The script exits with code 0 if all checks pass, or 1 if any errors are found.

What it checks#

1. Identifier analysis#

The script parses all identifiers from input CSV files, including:

  • id column (DOIs, PMIDs, etc.)

  • author column (ORCID identifiers)

  • editor column (ORCID identifiers)

  • publisher column (Crossref identifiers)

  • venue column (ISSNs, ISBNs)

2. OMID verification#

For each identifier, the script queries the triplestore to check:

  • Does the identifier have an associated OMID?

  • Does any identifier have multiple OMIDs? (indicates disambiguation issues)

3. Data graph verification#

Since RDF files are always generated:

  • Verifies that RDF files exist for each entity

  • Reports missing data graphs

4. Provenance verification#

For each OMID found:

  • Queries the provenance triplestore

  • Verifies provenance graphs exist

  • Reports OMIDs missing provenance data

Output format#

The script produces a JSON report with the following structure:

{
  "status": "PASS",
  "timestamp": "2026-04-04T12:00:00",
  "config_path": "/path/to/meta_config.yaml",
  "total_files_processed": 3,
  "files": [
    {
      "file": "input.csv",
      "total_rows": 100,
      "rows_with_ids": 95,
      "total_identifiers": 200,
      "identifiers_with_omids": 190,
      "identifiers_without_omids": 10
    }
  ],
  "summary": {
    "total_rows": 100,
    "total_identifiers": 200,
    "identifiers_with_omids": 190,
    "identifiers_without_omids": 10,
    "omids_with_provenance": 185,
    "omids_without_provenance": 5
  },
  "errors": [
    {
      "type": "missing_omid",
      "schema": "doi",
      "value": "10.1234/example",
      "file": "input.csv",
      "row": 5,
      "column": "id"
    }
  ],
  "warnings": [
    {
      "type": "multiple_omids",
      "identifier": "doi:10.1234/duplicate",
      "omid_count": 2,
      "omids": ["https://w3id.org/oc/meta/br/0601", "https://w3id.org/oc/meta/br/0602"],
      "occurrences": [{"file": "input.csv", "row": 10, "column": "id"}]
    }
  ]
}

Status semantics#

  • status: "PASS": all identifiers have OMIDs and all OMIDs have provenance.
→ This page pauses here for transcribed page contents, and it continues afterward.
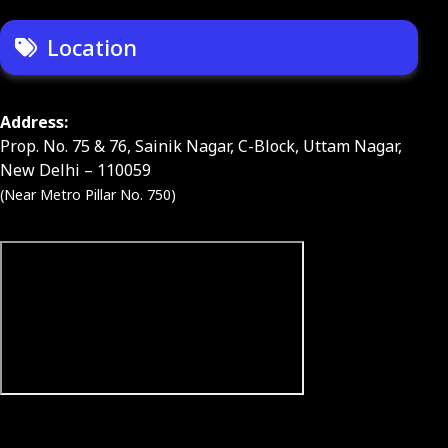
Location
Address:
Prop. No. 75 & 76, Sainik Nagar, C-Block, Uttam Nagar,
New Delhi – 110059
(Near Metro Pillar No. 750)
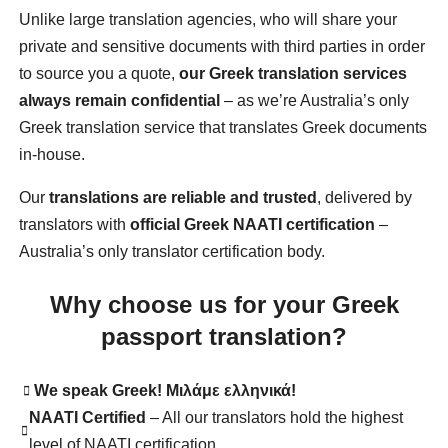
Unlike large translation agencies, who will share your
private and sensitive documents with third parties in order
to source you a quote,
our Greek translation services
always remain confidential
– as we’re Australia’s only
Greek translation service that translates Greek documents
in-house.
Our
translations are reliable and trusted
, delivered by
translators with
official Greek NAATI certification
–
Australia’s only translator certification body.
Why choose us for your Greek
passport translation?
We speak Greek!
Μιλάμε ελληνικά!
NAATI Certified
– All our translators hold the highest
level of NAATI certification.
Exit code 0.

  • status: "FAIL": at least one error found. Exit code 1.

Error types#

  • missing_omid: an identifier from the input CSV has no corresponding OMID in the triplestore. Indicates a processing failure.

  • missing_provenance: an OMID exists in the triplestore but has no provenance record. Indicates incomplete ingestion.

Warning types#

  • multiple_omids: an identifier is associated with more than one OMID across files. Indicates a disambiguation issue that should be resolved via the merge pipeline.